Le mercredi 8 Juillet 2015, Patrick Carribault, Ingénieur-Chercheur au CEA, soutiendra son Habilitation à Diriger des Recherches intitulé Compiler/Runtime Cooperation for High-Performance Multi-Paradigm Parallelism.
Cette soutenance aura lieu à l’Université de Versailles-Saint-Quentin-en-Yvelins, Campus de Versailles (45 avenue des états-unis, 78035 Versailles Cedex), Bâtiment Descartes, Amphi B, à 14h.
Vous trouverez ci-dessous le résumé de ses travaux.
The current evolution of high-end hardware architecture leads to interesting problems for computer-science research and industry. Since 2010, supercomputers reached the Petaflops threshold allowing a program to run at the speed of 10^15 floating-point operations per second. But during the last five years, various computer-architecture designs arose to prepare the next generation of clusters.

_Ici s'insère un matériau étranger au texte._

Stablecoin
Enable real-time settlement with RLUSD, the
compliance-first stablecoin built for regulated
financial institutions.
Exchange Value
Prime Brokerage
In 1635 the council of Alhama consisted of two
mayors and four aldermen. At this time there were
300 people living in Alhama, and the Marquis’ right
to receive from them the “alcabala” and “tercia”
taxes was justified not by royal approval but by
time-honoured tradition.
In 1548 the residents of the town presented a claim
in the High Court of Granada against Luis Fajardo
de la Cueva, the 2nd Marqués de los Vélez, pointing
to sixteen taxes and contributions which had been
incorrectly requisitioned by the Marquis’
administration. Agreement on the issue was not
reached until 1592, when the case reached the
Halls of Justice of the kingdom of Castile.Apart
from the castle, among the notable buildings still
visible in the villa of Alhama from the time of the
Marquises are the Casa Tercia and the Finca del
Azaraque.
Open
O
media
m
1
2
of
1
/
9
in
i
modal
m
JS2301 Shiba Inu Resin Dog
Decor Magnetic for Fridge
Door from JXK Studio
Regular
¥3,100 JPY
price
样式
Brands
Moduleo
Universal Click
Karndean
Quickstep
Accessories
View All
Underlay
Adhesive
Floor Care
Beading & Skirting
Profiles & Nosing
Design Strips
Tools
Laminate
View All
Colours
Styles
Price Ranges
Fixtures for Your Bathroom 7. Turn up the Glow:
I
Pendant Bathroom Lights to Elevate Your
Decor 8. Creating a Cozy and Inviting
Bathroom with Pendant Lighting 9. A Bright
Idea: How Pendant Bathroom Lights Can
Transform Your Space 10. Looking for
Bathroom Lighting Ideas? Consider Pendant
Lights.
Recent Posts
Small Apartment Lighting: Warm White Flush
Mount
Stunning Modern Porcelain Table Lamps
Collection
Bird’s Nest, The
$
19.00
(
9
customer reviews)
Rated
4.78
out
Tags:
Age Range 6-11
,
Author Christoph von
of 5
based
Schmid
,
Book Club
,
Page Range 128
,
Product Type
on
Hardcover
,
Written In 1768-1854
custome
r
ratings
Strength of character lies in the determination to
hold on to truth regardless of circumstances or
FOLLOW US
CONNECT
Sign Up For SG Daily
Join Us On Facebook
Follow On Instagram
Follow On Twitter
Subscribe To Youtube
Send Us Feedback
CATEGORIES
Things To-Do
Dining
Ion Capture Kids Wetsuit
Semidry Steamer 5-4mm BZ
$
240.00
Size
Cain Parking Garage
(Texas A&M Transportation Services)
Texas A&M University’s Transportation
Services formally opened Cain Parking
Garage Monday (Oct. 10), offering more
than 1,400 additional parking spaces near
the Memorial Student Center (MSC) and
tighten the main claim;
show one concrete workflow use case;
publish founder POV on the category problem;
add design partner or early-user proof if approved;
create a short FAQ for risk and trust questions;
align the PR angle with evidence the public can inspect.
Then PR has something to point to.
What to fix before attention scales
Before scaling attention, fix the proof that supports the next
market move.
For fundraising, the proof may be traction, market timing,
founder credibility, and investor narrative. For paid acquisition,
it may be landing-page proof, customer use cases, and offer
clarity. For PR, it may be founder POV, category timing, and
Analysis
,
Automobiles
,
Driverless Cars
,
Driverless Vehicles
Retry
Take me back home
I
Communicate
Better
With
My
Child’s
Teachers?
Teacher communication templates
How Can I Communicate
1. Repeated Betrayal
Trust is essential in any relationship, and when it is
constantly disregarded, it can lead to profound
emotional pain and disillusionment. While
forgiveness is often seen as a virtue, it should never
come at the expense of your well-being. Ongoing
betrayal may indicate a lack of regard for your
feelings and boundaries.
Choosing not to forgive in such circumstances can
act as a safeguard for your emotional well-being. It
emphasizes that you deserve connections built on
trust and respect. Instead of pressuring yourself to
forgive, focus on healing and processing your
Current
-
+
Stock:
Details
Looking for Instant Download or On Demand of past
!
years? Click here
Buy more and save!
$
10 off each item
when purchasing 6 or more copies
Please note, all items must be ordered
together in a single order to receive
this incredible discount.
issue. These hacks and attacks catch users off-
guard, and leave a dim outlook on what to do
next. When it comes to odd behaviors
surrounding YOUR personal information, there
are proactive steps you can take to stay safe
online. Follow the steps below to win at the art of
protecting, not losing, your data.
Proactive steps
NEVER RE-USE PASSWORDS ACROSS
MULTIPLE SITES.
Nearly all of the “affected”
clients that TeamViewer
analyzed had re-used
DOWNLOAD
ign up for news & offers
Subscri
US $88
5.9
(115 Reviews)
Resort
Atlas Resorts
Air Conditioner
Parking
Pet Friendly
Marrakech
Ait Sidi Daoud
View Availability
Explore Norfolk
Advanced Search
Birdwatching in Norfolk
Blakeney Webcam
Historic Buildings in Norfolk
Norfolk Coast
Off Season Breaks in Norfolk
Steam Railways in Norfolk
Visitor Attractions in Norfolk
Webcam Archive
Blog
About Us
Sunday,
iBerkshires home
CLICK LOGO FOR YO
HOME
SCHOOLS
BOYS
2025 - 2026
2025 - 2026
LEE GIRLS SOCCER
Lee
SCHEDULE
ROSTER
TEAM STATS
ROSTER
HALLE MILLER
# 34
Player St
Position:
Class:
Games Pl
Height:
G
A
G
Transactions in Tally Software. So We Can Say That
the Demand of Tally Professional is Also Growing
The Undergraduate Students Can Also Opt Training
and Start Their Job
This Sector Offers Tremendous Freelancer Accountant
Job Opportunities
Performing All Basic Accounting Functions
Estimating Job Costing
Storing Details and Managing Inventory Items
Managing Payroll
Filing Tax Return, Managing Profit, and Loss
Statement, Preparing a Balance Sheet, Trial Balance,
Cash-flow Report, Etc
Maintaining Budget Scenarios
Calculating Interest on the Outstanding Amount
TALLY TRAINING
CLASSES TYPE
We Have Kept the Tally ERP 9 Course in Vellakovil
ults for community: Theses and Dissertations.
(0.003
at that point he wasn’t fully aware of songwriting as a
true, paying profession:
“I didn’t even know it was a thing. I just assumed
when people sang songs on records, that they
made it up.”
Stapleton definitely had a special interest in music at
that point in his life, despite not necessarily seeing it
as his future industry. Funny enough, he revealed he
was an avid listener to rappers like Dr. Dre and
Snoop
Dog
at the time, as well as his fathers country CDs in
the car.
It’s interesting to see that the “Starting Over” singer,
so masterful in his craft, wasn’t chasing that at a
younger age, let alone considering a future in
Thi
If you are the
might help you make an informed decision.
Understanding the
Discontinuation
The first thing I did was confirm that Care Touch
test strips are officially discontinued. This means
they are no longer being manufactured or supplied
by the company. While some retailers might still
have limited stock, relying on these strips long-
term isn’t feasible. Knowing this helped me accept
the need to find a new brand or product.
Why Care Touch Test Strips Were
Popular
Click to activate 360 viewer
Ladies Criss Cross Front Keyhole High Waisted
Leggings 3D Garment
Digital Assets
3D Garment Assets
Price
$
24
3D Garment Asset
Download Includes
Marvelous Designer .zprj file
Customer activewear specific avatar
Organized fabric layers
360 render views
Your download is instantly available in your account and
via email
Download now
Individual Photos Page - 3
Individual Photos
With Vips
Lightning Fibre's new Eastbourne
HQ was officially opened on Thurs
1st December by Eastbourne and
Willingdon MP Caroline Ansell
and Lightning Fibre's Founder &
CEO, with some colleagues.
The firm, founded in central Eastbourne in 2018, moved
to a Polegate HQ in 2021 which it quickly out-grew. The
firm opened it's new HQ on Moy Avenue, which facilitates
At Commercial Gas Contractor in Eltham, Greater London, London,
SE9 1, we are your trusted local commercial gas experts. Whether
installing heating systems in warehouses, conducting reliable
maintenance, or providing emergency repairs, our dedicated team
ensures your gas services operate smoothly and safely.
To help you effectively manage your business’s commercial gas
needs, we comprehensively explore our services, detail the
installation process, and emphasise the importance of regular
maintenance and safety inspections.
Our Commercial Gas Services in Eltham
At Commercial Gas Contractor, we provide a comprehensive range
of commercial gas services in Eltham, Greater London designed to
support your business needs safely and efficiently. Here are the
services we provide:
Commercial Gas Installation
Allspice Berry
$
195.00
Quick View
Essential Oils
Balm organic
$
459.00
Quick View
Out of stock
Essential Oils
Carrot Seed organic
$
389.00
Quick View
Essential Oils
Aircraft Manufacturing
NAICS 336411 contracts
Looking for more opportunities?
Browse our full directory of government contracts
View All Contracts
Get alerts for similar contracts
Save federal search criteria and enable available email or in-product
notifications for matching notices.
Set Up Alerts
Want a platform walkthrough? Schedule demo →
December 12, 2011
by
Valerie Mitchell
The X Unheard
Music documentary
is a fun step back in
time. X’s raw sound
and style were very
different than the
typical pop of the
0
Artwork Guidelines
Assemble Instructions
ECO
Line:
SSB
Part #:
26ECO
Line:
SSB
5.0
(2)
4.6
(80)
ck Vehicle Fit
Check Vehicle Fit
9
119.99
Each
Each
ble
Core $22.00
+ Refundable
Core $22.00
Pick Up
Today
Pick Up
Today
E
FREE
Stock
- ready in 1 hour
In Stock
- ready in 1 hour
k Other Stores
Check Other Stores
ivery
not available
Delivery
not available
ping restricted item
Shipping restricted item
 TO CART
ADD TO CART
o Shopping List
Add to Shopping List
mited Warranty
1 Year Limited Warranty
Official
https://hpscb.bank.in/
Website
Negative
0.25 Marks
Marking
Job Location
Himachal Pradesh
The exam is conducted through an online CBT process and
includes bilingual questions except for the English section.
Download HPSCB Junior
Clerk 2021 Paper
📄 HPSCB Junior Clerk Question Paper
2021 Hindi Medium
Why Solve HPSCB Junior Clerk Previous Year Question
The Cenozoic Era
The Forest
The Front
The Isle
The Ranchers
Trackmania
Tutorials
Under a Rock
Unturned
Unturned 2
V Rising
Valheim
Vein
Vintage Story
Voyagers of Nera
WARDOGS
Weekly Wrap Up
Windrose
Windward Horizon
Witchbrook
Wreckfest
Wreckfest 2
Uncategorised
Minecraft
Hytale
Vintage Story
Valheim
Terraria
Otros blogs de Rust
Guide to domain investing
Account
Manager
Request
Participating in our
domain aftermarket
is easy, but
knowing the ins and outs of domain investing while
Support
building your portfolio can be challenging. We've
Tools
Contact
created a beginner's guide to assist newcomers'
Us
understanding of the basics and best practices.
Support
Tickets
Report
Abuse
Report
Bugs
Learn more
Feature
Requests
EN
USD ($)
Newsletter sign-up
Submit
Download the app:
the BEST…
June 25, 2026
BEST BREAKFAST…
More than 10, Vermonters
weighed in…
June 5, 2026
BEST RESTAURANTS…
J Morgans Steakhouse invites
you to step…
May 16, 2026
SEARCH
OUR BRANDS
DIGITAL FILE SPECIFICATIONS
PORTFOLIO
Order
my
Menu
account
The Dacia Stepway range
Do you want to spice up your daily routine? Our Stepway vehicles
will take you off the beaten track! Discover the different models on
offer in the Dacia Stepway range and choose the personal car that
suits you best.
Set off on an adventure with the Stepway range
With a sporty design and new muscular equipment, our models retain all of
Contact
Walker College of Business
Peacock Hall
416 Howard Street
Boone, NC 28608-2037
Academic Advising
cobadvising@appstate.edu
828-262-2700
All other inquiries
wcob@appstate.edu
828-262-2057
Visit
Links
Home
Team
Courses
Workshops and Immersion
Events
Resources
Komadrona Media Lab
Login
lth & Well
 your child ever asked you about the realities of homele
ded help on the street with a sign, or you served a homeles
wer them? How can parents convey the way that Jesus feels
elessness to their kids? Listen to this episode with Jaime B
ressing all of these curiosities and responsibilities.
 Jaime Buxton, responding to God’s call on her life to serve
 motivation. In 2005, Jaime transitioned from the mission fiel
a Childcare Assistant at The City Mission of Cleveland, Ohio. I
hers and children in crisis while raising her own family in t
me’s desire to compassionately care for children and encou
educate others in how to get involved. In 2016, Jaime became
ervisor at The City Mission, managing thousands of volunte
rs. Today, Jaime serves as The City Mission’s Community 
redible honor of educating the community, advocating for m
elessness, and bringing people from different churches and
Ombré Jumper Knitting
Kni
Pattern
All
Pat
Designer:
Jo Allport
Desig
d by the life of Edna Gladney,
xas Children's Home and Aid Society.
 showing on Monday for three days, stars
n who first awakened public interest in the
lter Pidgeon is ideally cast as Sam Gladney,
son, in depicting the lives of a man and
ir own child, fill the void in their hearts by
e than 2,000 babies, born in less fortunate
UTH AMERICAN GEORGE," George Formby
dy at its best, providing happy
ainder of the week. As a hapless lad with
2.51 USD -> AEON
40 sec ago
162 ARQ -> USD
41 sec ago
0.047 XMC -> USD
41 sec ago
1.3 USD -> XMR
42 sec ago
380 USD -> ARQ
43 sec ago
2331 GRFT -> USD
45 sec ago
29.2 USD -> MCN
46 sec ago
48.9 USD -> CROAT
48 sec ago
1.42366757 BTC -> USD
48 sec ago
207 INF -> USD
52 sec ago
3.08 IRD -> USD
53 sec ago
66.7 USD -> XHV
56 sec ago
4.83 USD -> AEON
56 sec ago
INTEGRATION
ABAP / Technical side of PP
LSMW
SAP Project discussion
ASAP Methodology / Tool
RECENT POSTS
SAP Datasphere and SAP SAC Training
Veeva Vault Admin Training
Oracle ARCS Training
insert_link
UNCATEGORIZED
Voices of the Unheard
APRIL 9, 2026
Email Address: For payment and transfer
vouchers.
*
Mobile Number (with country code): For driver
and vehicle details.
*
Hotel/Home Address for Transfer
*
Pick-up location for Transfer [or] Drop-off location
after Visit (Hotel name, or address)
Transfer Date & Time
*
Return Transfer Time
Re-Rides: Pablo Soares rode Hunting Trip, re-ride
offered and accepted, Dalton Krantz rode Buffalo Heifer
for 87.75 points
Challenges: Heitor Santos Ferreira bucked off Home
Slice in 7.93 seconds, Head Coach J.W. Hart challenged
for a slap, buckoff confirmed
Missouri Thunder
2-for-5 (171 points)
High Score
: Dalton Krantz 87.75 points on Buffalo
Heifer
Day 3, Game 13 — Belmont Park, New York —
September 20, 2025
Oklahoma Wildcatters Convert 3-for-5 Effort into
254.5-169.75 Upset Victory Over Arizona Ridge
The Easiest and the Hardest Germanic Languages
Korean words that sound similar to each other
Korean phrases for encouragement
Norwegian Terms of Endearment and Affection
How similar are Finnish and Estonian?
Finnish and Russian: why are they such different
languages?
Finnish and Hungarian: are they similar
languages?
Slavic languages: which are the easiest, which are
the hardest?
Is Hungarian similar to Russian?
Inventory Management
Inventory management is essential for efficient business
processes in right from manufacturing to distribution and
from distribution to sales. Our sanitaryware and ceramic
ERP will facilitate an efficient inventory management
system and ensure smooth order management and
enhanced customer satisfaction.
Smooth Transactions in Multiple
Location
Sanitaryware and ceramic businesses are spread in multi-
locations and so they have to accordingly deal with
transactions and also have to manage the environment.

Indeed, the Exascale era (10^18 floating-point operations per second) is predicted to appear by the end of this decade or, at least, early after the 2020 horizon. Even if this goal is still years away, the time to prepare both the hardware and software environment is really short, especially if we take into account the effort to update the scientific applications accordingly and the time to train their developers. With this target in mind, this presentation discusses the research I conducted during the last 7 years about the possible evolutions for the software stack (compilers and runtime systems) aiming the Exascale target.
Based on the shift of hardware architecture (large number of cores and processing units, low amount of memory per core…), one way for scientific applications to reach the Exascale milestone is to extend the parallelism from MPI to MPI+X. For this purpose, the whole software environment should evolve too. Indeed, the underlying runtime systems of each programming model have to be aware of each other to deal with resource allocation (cores and different memories). Because mixing parallel programming can be a tough trial, the whole toolchain should help this transition from the compiler to the runtime. This presentation brings together our research on these challenges and makes the following contributions: (i) design of a unified MPI+OpenMP runtime lowering the overhead and exposing additional features e.g., taxonomy for thread placement, (ii) resource management for both cores and memory tested on different architectures (CPUs and GPGPUs), and (iii) compiler support for parallel programming models including interaction with the runtime systems for data placement and debugging tools for various parallel paradigms.